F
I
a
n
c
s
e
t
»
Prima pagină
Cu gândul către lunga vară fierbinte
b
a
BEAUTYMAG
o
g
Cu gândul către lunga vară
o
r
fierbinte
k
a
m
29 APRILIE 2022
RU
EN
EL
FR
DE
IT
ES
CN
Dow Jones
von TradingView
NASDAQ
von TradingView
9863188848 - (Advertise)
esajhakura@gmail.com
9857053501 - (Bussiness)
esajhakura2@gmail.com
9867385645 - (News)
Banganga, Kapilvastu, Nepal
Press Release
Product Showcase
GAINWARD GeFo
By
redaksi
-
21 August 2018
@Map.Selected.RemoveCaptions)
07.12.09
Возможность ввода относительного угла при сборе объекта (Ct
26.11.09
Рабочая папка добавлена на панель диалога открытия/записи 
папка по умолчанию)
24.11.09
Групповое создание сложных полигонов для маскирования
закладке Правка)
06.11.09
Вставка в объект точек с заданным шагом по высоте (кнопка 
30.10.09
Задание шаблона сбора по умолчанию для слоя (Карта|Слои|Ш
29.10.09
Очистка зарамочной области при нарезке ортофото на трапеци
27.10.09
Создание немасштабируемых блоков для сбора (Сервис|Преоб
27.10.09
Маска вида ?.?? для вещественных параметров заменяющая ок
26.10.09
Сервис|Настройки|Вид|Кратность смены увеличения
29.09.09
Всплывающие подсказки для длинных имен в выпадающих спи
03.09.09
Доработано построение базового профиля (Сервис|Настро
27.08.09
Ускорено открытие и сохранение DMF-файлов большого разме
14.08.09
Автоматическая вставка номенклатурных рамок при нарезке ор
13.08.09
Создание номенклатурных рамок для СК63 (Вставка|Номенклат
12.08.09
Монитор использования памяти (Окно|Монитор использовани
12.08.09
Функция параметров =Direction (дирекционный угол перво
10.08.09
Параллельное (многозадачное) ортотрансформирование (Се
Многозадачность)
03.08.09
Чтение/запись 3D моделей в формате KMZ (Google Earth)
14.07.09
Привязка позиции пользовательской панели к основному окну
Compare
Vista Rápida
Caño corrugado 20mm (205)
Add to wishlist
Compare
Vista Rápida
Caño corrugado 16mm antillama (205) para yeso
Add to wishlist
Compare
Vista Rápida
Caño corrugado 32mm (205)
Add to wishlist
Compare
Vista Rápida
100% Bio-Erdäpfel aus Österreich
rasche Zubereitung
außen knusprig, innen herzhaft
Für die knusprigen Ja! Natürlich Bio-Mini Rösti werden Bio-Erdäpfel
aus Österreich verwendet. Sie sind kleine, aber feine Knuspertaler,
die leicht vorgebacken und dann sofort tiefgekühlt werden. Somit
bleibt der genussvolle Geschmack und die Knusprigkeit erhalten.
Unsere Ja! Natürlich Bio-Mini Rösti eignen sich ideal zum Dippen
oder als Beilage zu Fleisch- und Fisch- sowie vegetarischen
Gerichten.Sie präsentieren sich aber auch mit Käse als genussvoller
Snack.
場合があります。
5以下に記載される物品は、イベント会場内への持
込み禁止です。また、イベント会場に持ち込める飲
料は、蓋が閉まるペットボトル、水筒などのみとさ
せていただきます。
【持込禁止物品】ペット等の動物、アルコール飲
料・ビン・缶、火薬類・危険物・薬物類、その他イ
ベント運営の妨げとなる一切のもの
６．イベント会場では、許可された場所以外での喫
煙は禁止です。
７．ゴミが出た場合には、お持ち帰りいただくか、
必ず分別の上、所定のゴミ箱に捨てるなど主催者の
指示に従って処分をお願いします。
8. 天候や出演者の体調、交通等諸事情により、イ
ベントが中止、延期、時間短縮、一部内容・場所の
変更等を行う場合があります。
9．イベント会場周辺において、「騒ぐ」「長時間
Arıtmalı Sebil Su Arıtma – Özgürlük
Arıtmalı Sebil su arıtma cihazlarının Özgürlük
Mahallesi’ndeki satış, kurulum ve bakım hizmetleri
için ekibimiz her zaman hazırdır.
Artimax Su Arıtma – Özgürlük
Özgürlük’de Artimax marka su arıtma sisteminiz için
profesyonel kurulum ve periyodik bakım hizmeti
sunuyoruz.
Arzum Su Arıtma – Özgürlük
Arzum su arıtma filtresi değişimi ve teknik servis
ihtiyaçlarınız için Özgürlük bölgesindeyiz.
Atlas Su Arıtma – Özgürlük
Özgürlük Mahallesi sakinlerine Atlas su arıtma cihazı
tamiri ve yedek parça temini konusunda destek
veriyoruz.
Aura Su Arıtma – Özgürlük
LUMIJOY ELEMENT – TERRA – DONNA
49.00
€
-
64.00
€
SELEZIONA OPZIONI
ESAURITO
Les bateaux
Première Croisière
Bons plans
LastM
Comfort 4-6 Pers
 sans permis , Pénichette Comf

→ To do
All lines from the listing above that include "lunga" should be shown.

→ Written solution
Cu gândul către lunga vară fierbinte
Cu gândul către lunga vară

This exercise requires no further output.